596. Allah Resûlü sallallahu aleyhi ve sellem buyurdu:
“Din kardeşinin başına gelene sevinme! Çünkü Allah, onu ondan kurtarır ve senin başına o belayı getirir.”
Vâsile radıyallahu anh. Tirmizî.
597. Allah Resûlü sallallahu aleyhi ve selleme bir adamın suçu duyurulunca:
“Falana ne oluyor da böyle yapıyor!” demezdi, “Falanlara ne oluyor da böyle yapıyorlar!” derdi.
Aişe radıyallahu anha. Ebû Dâvud.
598. Allah Resûlü sallallahu aleyhi ve sellem buyurdu:
“Kim, biriyle buluşmak üzere sözleşirse ve arkadaşı da namaz vaktine kadar gelmezse, buluşma yerine gelen, namaza gitmekle günaha girmiş olmaz.”
Rezîn radıyallahu anh. Rezîn.
599. Allah Resûlü sallallahu aleyhi ve sellem buyurdu:
“Allah, aksırmayı hoş karşılar, esnemekten ise hoşlanmaz.
Sizden biriniz aksırıp da, “Elhamdülillah,” derse, bunu duyan müslümanın, ona “Yerhamükellah!” demesi gerekir.
Esnemek ise şeytandandır. Biriniz namazdayken esnemesi gelirse, gücü yettiğince onu önlemeye ve tutmaya çalışsın. “Ha!” demesin. Çünkü, bu şeytandandır. O esnerken şeytan güler.”

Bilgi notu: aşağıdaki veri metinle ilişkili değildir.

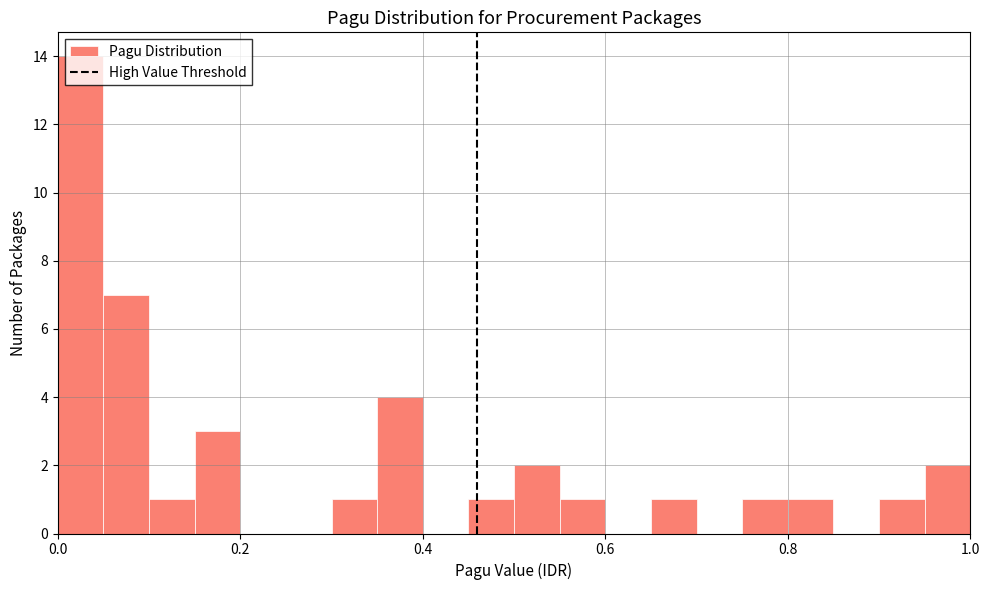

Read against the x-axis, roughly where is the centre of the tallest bar?

0.02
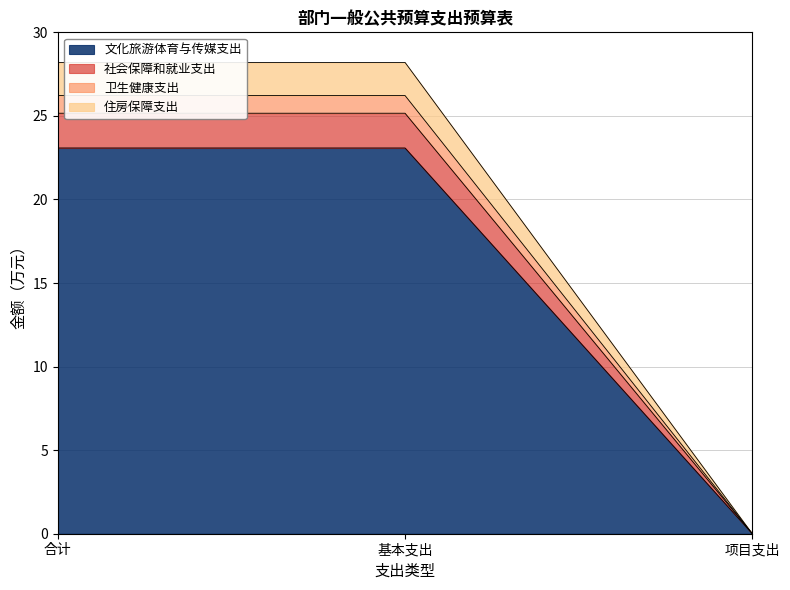

What value does the 文化旅游体育与传媒支出 series have at 基本支出?

23.1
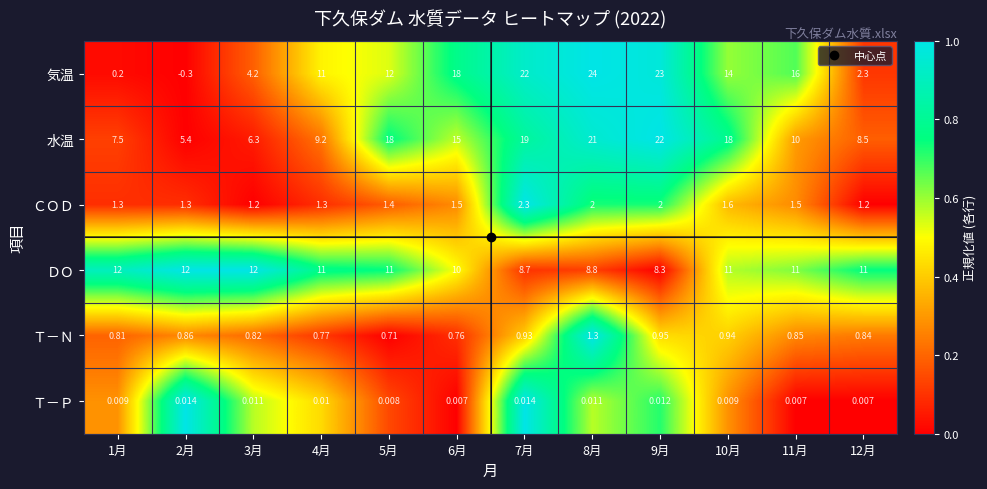

List the series in order of their peak value, highest first.

気温, 水温, ＤＯ, ＣＯＤ, Ｔ－Ｎ, Ｔ－Ｐ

İbn Ebû Bekr radıyallahu anh. Buhârî.
600. Allah Resûlü sallallahu aleyhi ve sellem buyurdu:
“Ey Aişe! Sen beni ne zaman terbiye dışı davranırken gördün! Allah katında, kıyamet günü en kötü yere sahip olan, kötülük yapmasından korkulduğu için insanlar tarafından terkedilen kişidir.”
Aişe radıyallahu anha. Buhârî.
601. Peygamber sallallahu aleyhi ve sellem, aksırdığı zaman, yüzünü elleri veya elbisesiyle kapatır, sesini de kısmaya çalışırdı.
Ebû Hureyre radıyallahu anh. Ebû Dâvud.